To enable electronic pan-tilt in HoviTron, the scene is surrounded by multiple, fixed cameras, out of which the virtual view synthesis and visualisation can be obtained.
The view synthesis process requires the input to be RGBD, i.e. colour images (RGB = Red Green Blue), as well as their corresponding Depth (D).
The latter represents probably the highest challenge in the HoviTron project:
The depth resolution and quality should be high
The depth must be acquired and/or estimated in real-time for direct response of the tele- operator to the scene’s changes
In a first step, we have used VR synthetic content with perfect depth maps. For instance, we used the Blender classroom test sequence and raytraced it to obtain four RGBD images, out of which we synthesized the holographic stereogram shown at the left.
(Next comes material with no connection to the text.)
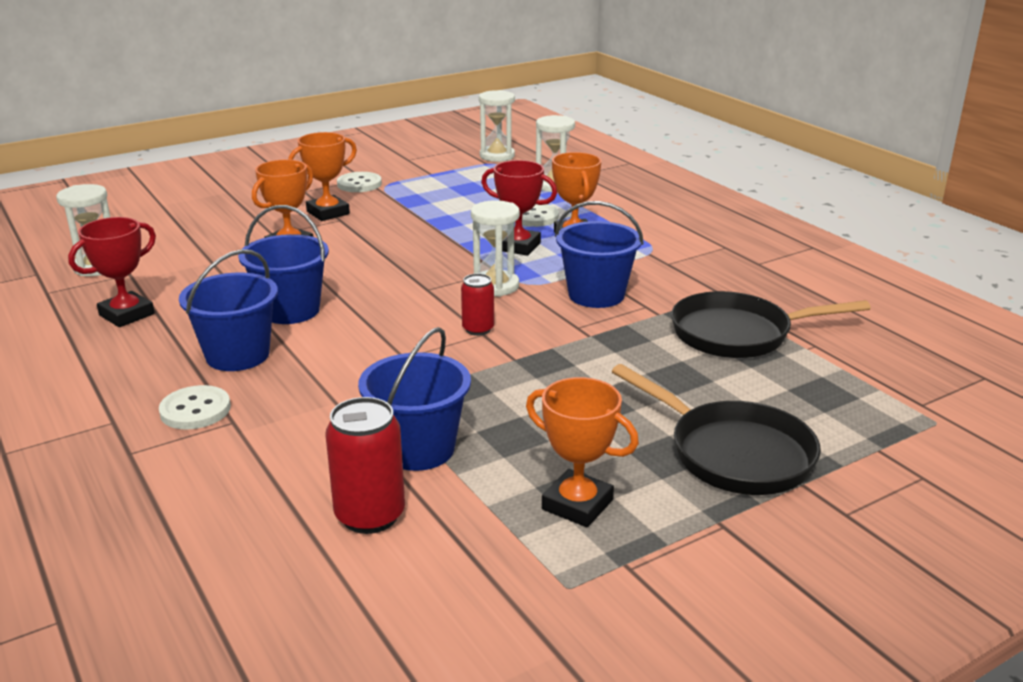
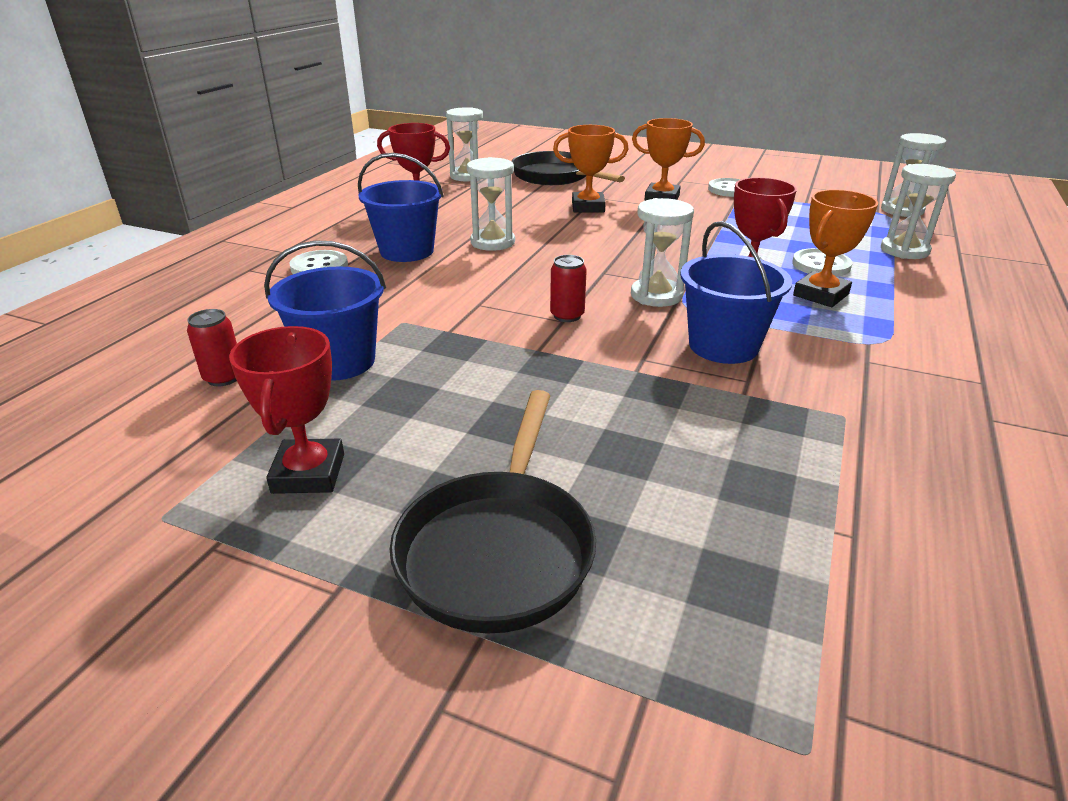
camera: 55 degrees right, 5 degrees up
(290, 310) = (493, 242): blue bucket -> white hourglass
(370, 516) = (224, 378): red can -> red can, size x0.61
(577, 504) = (308, 473): orange trophy -> red trophy
(738, 334) = (783, 462): black pan -> black pan (555, 177)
It is the perfect counterpart - for static content - of Creal’s Light Field HMD.
For real content (where depth images are not necessarily perfect), two multi-camera acquisition campaigns are foreseen in HoviTron: one for static content, another one for dynamic content. The rationale is that the acquisition process can be simplified for static content (e.g. no need for camera synchronisation since one single camera is moved along a rail), while dynamic content allows to check the robustness of the technology against temporal artefacts (e.g. flickering effects from one temporal frame to the next).
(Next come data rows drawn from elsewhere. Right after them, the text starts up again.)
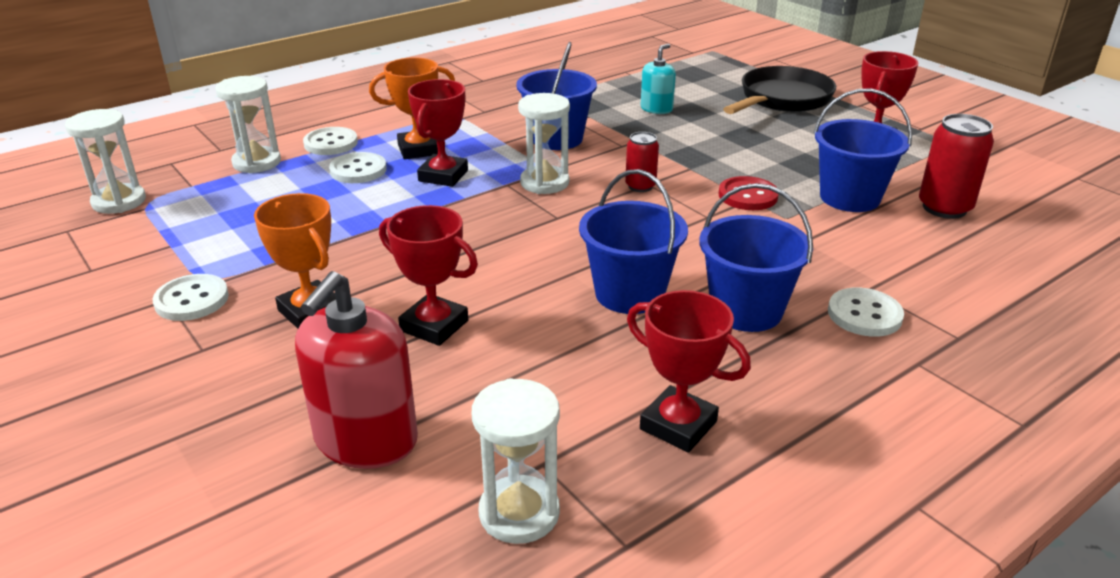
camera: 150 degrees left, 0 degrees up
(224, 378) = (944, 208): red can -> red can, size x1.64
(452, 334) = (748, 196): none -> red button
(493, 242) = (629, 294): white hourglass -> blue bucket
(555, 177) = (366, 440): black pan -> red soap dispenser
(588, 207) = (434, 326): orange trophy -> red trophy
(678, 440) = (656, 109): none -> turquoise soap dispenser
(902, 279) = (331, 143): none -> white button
Some results can be seen in the video. The single camera working on the acquisition system as presented in the video reinforces the message of the first campaign (static content).
So far, we have used MPEG depth estimation software, as well as Intel’s L515 lidar and Microsoft Azure Kinect depth sensing devices to acquire the depth images.
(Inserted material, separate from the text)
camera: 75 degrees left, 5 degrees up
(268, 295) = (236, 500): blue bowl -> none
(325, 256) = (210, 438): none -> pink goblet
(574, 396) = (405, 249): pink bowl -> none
To comply to the requirements of view synthesis, depth images must be filtered to better follow the object silhouettes, get rid of undefined depth values/holes, etc. More can be found in section Processing.
Besides these camera options, we are also studying alternatives like RayTrix and PhotonicSens cameras that both deliver depth images perfectly aligned to the RGB colour images with Extended Depth of Field (EDoF) within the working region defined in HoviTron (working area between 30 cm and 1m, i.e. within robot arm length).